トイレから戻るついでに、やっぱりスマートフォンをバッグの中から引っ張り出した。充電器と一緒にリビングに戻る。

電源を入れると、着信があったことを告げるチャイムが鳴った。うんざりする。

ざっと一覧を見て、ほとんどが見知らぬ電話番号の羅列、住所録に存在しない物ばかりだった。

事務所からも何件かあったけれど、そちらの連絡は直接この部屋に届くことになっていて、ある時間からはぱったりと途絶えていた。

そして、実家からの着信が何件か、今一番、声を聞きたくない相手だと思った。きっと父さんは怒っているだろうな、と思った。私が東京に出ることを一番最後まで反対していた。それに、雑誌で明らかになった事実や、公開された写メールは、父さんには一番見られたくない物だった。きっと電話をしてきたのは母さんだろうけど、父さんとは話せない。向こうもきっと、話したくないだろうと思う。

気を取り直して、メールを開くと、意外に件数は少なかった。メンバーから、数件あるのと、あとは馴染みのスタッフから。仕事以外の友人からも数件。

仕事以外の友人は、中学の時の地元の同級生だけで、もうずいぶんと疎遠になってしまっている。久しぶりに見える名前もあった。

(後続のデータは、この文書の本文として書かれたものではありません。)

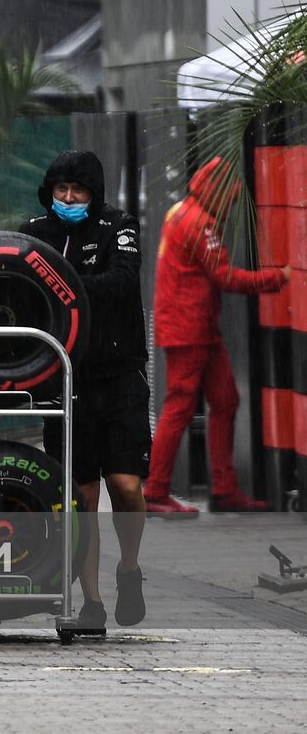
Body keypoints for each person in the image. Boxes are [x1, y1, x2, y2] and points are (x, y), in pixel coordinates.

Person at [20, 151, 148, 636]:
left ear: (94, 194)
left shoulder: (120, 226)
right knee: (81, 499)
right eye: (61, 191)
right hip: (66, 381)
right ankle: (90, 601)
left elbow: (121, 282)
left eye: (79, 191)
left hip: (120, 378)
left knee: (126, 486)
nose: (69, 200)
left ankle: (130, 569)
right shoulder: (33, 231)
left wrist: (59, 286)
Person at [144, 156, 289, 514]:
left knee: (224, 400)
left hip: (194, 327)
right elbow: (227, 278)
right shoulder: (201, 225)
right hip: (189, 330)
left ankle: (223, 489)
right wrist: (280, 277)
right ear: (218, 192)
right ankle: (156, 492)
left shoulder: (179, 211)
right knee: (180, 406)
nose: (233, 204)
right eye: (232, 197)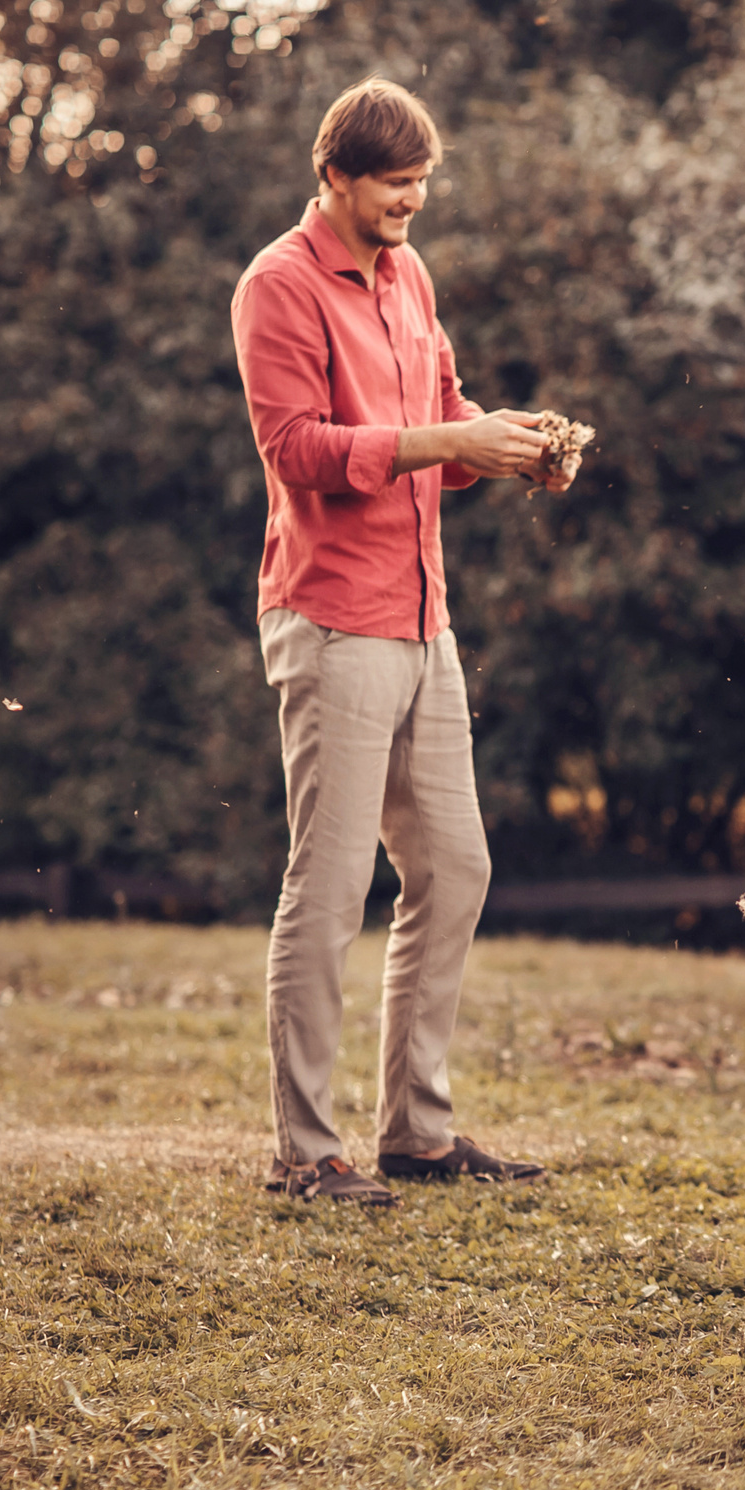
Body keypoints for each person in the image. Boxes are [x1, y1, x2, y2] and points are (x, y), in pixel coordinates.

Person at [230, 77, 572, 1207]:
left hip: (424, 620)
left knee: (456, 866)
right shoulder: (278, 286)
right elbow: (300, 450)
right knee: (327, 889)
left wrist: (513, 448)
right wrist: (448, 436)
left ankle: (415, 1134)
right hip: (330, 616)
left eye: (421, 183)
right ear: (335, 174)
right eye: (393, 184)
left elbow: (443, 416)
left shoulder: (408, 275)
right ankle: (304, 1152)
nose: (410, 203)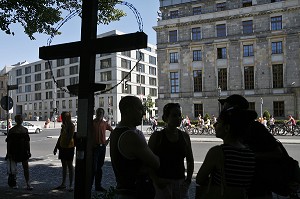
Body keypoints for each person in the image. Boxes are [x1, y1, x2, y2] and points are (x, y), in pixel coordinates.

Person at [218, 94, 283, 199]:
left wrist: (246, 156)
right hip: (241, 188)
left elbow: (277, 153)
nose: (223, 110)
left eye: (226, 107)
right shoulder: (232, 129)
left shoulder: (255, 127)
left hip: (258, 187)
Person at [196, 108, 257, 198]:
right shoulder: (250, 153)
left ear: (227, 128)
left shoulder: (217, 152)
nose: (215, 124)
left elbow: (199, 179)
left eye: (219, 122)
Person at [110, 95, 160, 199]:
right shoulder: (131, 136)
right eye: (139, 109)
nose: (143, 113)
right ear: (128, 110)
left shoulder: (116, 132)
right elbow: (156, 163)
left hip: (123, 191)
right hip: (133, 193)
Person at [148, 103, 194, 199]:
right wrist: (156, 180)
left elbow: (190, 160)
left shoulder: (185, 136)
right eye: (174, 115)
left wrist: (188, 180)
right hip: (162, 183)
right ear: (165, 118)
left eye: (179, 115)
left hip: (180, 183)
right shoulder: (157, 136)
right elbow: (148, 161)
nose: (178, 118)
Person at [6, 115, 33, 190]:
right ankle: (15, 183)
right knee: (14, 168)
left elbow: (27, 142)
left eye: (21, 119)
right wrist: (8, 152)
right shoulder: (13, 130)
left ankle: (27, 183)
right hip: (15, 150)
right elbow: (9, 142)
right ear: (16, 120)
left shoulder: (23, 130)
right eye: (18, 119)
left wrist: (29, 151)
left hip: (23, 150)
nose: (20, 120)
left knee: (25, 167)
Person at [92, 108, 113, 192]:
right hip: (94, 147)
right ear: (96, 113)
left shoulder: (104, 123)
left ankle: (98, 185)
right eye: (98, 112)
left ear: (103, 114)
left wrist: (108, 140)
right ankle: (89, 185)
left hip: (102, 147)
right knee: (94, 167)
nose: (99, 113)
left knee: (99, 167)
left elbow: (112, 131)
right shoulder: (92, 123)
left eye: (101, 112)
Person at [53, 111, 75, 191]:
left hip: (69, 147)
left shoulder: (71, 126)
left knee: (70, 165)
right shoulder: (63, 126)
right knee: (64, 166)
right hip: (63, 147)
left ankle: (71, 185)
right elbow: (60, 137)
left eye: (64, 117)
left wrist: (65, 129)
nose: (62, 119)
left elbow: (70, 137)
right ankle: (63, 183)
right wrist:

九州にある地元の友達は、今頃何をしているのだろうか?ほとんどが大学に進んで、地元を離れているのかもしれない。同窓会とかやると、どういうことになるんだろう。もしかしたら、その中だけでは、私は主役になれるかもしれない、そんなことを思う。

選抜の主要メンバーからは全く何もなかった。メールを送ってきたのは、一緒に二軍でレッスンを受けている仲間からだけで、それも数えるほどだった。

それぞれを開いてみると、一様に心配している様子をつづっていた。ただ、その言葉の端々に、戸惑いも見える。おそらく、心配する前に、騒動の真相を知りたいのだろうな、と思った。詰まる所、あの記事は本当かどうか、が知りたいはずだ。

あの彼氏とは付き合っていたのかどうか、とかそういうこと。それを知ったら反応は変わるのだろうか?

心配するのと同時に、火の粉がかからないように防御を巡らすのではないだろうか。私たちは仲間であるのと同時に、ライバルでもある。表舞台の中心に出るのは一握りで、誰もがその小さな椅子を奪い合っている。

奪い合うことに関しての連帯感はある。ただ、チャンスを狙っているのも一緒で、その辺は自分も含めて抜け目無い。

こういうトラブルの時に、そういう周囲に気づかされること、そしてその中の自分も一人であることを思い知らされるのが、一番キツイかもしれない。羊の群が、急に野生の牙をむき出しにするような瞬間。弱っている時に、そういう所を目の当たりにするのは、相当堪える。

素直に信じられない自分が悪いのかもしれない。ただ、もし逆の立場だったら、と考えると、果たしてその思いを覆すほどの自信を持ち合わせているのか、心許ない。